### Texto de origen ###
Nadal es el esfuerzo continuo. Da la sensación de que su carrera es una lucha constante contra sus lesiones recurrentes y contra miles de elementos adversos. Lo importantes es que gana (casi siempre). Cae simpático de forma naural. Arrima el hombro (foto publicitaria mediante) en las riadas de su natal Baleares. Su imagen traslada la idea de que trabajando duro (muy al estilo USA), el éxito viene solo.
Almodóvar es pura genialidad. Todos los progres llevan un director de cine dentro de sí y un guion memorable para llevarlo a la pantalla. Sus talentos frustrados se redimen en la figura icónica del manchego universal. El subconsciente del progre proyecta en Almodóvar lo que pudo ser y que por esas cosas del destino no llegó a ser jamás.
Ambos iconos culturales tienen una imagen pública inmejorable, resumiedo en sus respectivas personas las dos España posmodernas aceptables para el establishment.
Almodóvar nunca será ni se parecerá a Ken Loach, Susan Sarandon ni Robert Guédiguian. Lo suyo es tratar cualquier temática con una dosis justa de melodrama y una estética original (y repetitiva, como Woody Allen) que presente el mundo sin excesivos conflictos sociales. Él es un autor y los autores crean su propio universo. A Almodóvar le importan más los personajes raros o marginales que los grandes relatos históricos. Cualquiera puede ser protagonista de sus películas. Él mismo se ha convertido en el guion preferido de sus obras. Todo muy posmoderno.
Nadal es un titán, un héroe, un toro hispánico bravo y duro de roer por los adversarios. A raquetazos ha conquistado el mundo. En sí mismo es una epopeya, leyenda viva desde sus primeros tiunfos.
De alguna manera, ambos representan la centralidad del bipartidismo, casi siempre virado a la derecha y en algunas ocasiones con leve contorsión izquierdista.
Lo dicho, todo lo que se salga de las lindes marcadas por las figuras mediáticas de Almodóvar y Nadal entra de lleno en la categoría de políticamente incorrecto.
Almodóvar es talento liberal y Nadal esfuerzo estajanovista. Uno es ídolo de la progresía y de las gentes cultas de la derecha y el otro ídolo a imitar por las clases trabajadoras. Uno y otro son estandartes de la posmodernidad neoliberal. De ahí su indudable éxito internacional.
###
◆ **Ejercicios propuestos**:
(A) Reproduce el pasaje del texto sobre Nadal y Almodóvar que empieza en "Nadal es un" y termina en "leve contorsión izquierdista.", cambiando "bipartidismo" por "sistema de dos partidos".
(B) Traduce al inglés esta oración del texto sobre Nadal y Almodóvar: "Cualquiera puede ser protagonista de sus películas."
(C) En el texto sobre Nadal y Almodóvar, ¿a quiénes se afirma que Almodóvar nunca será ni se parecerá?
### Datos proporcionados ###
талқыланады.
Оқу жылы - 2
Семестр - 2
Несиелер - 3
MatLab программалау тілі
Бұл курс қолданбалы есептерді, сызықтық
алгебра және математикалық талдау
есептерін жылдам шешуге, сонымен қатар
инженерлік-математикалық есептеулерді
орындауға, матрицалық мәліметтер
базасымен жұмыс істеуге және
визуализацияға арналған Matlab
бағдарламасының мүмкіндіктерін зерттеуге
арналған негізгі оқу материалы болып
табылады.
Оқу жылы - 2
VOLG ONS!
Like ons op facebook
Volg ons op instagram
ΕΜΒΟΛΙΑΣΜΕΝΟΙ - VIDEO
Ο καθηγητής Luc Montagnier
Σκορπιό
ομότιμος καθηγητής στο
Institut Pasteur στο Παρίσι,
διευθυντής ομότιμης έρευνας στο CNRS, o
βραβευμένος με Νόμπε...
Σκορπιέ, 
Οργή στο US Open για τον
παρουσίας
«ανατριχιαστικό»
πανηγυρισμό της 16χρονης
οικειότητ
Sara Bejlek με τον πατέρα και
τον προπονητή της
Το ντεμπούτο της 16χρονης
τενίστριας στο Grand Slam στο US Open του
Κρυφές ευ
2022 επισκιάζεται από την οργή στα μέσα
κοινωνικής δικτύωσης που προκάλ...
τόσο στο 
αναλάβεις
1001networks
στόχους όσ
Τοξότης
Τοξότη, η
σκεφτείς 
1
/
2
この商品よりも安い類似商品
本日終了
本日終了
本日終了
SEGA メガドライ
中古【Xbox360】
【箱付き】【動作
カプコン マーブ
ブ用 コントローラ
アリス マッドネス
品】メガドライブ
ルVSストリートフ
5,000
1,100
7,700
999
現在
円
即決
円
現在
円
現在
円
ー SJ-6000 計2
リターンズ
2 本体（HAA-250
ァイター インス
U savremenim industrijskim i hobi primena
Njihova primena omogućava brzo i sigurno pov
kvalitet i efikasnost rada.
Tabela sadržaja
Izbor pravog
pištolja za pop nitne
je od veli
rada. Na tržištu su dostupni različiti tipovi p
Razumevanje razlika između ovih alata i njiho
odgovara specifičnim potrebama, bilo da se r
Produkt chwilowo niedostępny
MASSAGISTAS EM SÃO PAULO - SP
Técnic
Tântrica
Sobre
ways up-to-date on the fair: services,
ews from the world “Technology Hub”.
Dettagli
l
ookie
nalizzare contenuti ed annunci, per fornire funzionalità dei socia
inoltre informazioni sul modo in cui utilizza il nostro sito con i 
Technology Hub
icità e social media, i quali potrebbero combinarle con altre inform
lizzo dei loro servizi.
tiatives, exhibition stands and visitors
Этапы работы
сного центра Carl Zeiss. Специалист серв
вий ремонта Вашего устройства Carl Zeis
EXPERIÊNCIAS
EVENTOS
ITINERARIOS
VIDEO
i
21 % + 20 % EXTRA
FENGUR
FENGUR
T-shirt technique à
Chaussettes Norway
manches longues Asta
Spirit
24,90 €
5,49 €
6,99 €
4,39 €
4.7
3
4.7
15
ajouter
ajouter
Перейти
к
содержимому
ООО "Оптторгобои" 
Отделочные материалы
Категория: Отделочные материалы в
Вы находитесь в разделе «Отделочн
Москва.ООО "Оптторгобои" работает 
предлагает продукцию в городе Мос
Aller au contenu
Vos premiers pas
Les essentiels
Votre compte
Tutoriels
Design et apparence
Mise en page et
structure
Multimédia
###
◆ **Resultados esperados**:
(A)
Nadal es un titán, un héroe, un toro hispánico bravo y duro de roer por los adversarios. A raquetazos ha conquistado el mundo. En sí mismo es una epopeya, leyenda viva desde sus primeros tiunfos.
De alguna manera, ambos representan la centralidad del sistema de dos partidos, casi siempre virado a la derecha y en algunas ocasiones con leve contorsión izquierdista.

(B) Anyone can be the protagonist of his films.

(C) A Ken Loach, Susan Sarandon y Robert Guédiguian.